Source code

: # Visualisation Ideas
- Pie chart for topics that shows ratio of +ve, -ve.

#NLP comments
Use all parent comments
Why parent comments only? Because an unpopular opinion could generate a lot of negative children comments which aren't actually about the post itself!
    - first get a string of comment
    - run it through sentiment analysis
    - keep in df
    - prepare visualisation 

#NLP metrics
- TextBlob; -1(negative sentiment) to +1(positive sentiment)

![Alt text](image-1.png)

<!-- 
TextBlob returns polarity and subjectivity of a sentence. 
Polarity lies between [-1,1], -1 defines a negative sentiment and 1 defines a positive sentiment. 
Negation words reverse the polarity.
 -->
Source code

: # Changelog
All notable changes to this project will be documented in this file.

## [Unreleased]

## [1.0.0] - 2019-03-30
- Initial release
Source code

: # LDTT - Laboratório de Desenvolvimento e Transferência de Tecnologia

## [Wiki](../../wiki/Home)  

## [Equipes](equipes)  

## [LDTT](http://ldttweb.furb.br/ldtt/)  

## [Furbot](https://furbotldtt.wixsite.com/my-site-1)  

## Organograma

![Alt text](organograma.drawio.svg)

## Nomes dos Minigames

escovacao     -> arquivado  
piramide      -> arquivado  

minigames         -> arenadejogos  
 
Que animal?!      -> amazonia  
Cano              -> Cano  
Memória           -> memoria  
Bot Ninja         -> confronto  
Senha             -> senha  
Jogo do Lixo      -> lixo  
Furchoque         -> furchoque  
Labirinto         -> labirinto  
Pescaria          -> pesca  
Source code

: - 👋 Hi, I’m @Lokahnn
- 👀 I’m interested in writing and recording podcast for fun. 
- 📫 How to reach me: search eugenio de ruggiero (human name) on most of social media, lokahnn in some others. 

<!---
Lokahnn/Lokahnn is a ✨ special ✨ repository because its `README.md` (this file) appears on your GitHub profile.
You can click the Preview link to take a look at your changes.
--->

::::

## To-do item
Please write out every line of the data exactly.

## Expected output
Source code

: # Visualisation Ideas
- Pie chart for topics that shows ratio of +ve, -ve.

#NLP comments
Use all parent comments
Why parent comments only? Because an unpopular opinion could generate a lot of negative children comments which aren't actually about the post itself!
    - first get a string of comment
    - run it through sentiment analysis
    - keep in df
    - prepare visualisation 

#NLP metrics
- TextBlob; -1(negative sentiment) to +1(positive sentiment)

![Alt text](image-1.png)

<!-- 
TextBlob returns polarity and subjectivity of a sentence. 
Polarity lies between [-1,1], -1 defines a negative sentiment and 1 defines a positive sentiment. 
Negation words reverse the polarity.
 -->
Source code

: # Changelog
All notable changes to this project will be documented in this file.

## [Unreleased]

## [1.0.0] - 2019-03-30
- Initial release
Source code

: # LDTT - Laboratório de Desenvolvimento e Transferência de Tecnologia

## [Wiki](../../wiki/Home)  

## [Equipes](equipes)  

## [LDTT](http://ldttweb.furb.br/ldtt/)  

## [Furbot](https://furbotldtt.wixsite.com/my-site-1)  

## Organograma

![Alt text](organograma.drawio.svg)

## Nomes dos Minigames

escovacao     -> arquivado  
piramide      -> arquivado  

minigames         -> arenadejogos  
 
Que animal?!      -> amazonia  
Cano              -> Cano  
Memória           -> memoria  
Bot Ninja         -> confronto  
Senha             -> senha  
Jogo do Lixo      -> lixo  
Furchoque         -> furchoque  
Labirinto         -> labirinto  
Pescaria          -> pesca  
Source code

: - 👋 Hi, I’m @Lokahnn
- 👀 I’m interested in writing and recording podcast for fun. 
- 📫 How to reach me: search eugenio de ruggiero (human name) on most of social media, lokahnn in some others. 

<!---
Lokahnn/Lokahnn is a ✨ special ✨ repository because its `README.md` (this file) appears on your GitHub profile.
You can click the Preview link to take a look at your changes.
--->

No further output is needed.